Publication Date

Fall 2016

Degree Type

Thesis

Degree Name

Master of Arts (MA)

Department

Art and Art History

Advisor

Dore Bowen

Keywords

Asger Jorn, Book Arts, Collage, Guy Debord, Mapping, Psychogeography

Subject Areas

Art history; Caribbean literature

Abstract

The artistic collaborations between Guy Debord and Asger Jorn blossomed in 1957, and have typically been explored in terms of their context within the canon of the Situationist International (SI), a notorious group of political thinkers and activists who formed in July, 1957, with a shared repulsion for capitalism and consumerism. Before co-founding the SI with Jorn and several other individuals, Debord was part of the Lettrist International, a splinter group of the Lettrists, which allowed Debord more authority and autonomy to create his first film, Hurlements en Faveur de Sade (Howls for Sade, 1954), and explore other media that would become synonymous with the liminal period when Debord was splitting from the LI and forming the SI. The book explored in this thesis, Mémoires (1959), is a visual narrative loosely based on Debord’s time in the Lettrists, which takes place during this transitional period between his political and artistic groups.

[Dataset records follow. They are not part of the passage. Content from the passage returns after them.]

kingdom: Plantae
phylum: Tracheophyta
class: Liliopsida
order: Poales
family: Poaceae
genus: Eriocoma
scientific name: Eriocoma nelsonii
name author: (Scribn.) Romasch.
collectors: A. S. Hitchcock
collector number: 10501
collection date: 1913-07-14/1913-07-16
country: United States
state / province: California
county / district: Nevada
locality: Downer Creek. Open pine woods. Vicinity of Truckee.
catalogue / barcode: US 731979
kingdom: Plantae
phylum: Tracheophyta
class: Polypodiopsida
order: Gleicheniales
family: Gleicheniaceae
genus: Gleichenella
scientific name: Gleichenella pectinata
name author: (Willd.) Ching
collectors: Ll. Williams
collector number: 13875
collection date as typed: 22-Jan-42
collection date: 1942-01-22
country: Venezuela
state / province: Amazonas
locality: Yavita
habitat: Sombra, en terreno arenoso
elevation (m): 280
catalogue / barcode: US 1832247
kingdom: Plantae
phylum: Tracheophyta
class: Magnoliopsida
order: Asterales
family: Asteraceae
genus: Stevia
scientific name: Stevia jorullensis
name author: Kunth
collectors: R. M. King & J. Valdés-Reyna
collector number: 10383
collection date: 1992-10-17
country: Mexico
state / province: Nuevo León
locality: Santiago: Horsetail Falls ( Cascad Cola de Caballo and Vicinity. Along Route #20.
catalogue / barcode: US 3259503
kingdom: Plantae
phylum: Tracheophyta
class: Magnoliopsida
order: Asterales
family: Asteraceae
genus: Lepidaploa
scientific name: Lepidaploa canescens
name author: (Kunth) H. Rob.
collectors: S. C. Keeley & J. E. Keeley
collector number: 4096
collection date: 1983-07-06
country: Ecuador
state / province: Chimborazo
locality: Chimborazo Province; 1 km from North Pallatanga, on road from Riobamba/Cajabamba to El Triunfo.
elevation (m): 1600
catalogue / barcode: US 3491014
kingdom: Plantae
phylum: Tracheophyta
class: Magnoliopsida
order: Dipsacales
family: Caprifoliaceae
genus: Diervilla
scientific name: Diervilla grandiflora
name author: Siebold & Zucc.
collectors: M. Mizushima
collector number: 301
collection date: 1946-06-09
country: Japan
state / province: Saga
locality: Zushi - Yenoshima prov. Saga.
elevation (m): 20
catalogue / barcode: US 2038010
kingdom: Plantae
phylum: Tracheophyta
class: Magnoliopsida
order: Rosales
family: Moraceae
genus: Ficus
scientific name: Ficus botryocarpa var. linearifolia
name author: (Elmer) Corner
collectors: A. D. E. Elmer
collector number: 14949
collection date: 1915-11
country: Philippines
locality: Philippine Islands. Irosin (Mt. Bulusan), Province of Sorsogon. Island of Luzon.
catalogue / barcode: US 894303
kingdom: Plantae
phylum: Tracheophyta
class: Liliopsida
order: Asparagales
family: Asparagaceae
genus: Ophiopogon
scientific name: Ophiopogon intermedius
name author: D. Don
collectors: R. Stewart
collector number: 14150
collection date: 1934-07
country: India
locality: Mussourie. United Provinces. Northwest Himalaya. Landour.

Mémoires has traditionally been examined by leading scholars in the field of Art and Art History as an important project between Debord and Jorn, but has not been critically analyzed by American and English-speaking scholars through first-hand experiences with the book. My personal encounters with several different editions of Mémoires at three disparate archives is documented in this thesis, which will ultimately argue that the book is a critical work in the pre-Situationist canon, and one which can be viewed as a revolutionary, albeit idealistic, road map for the future, when placed in its historic context.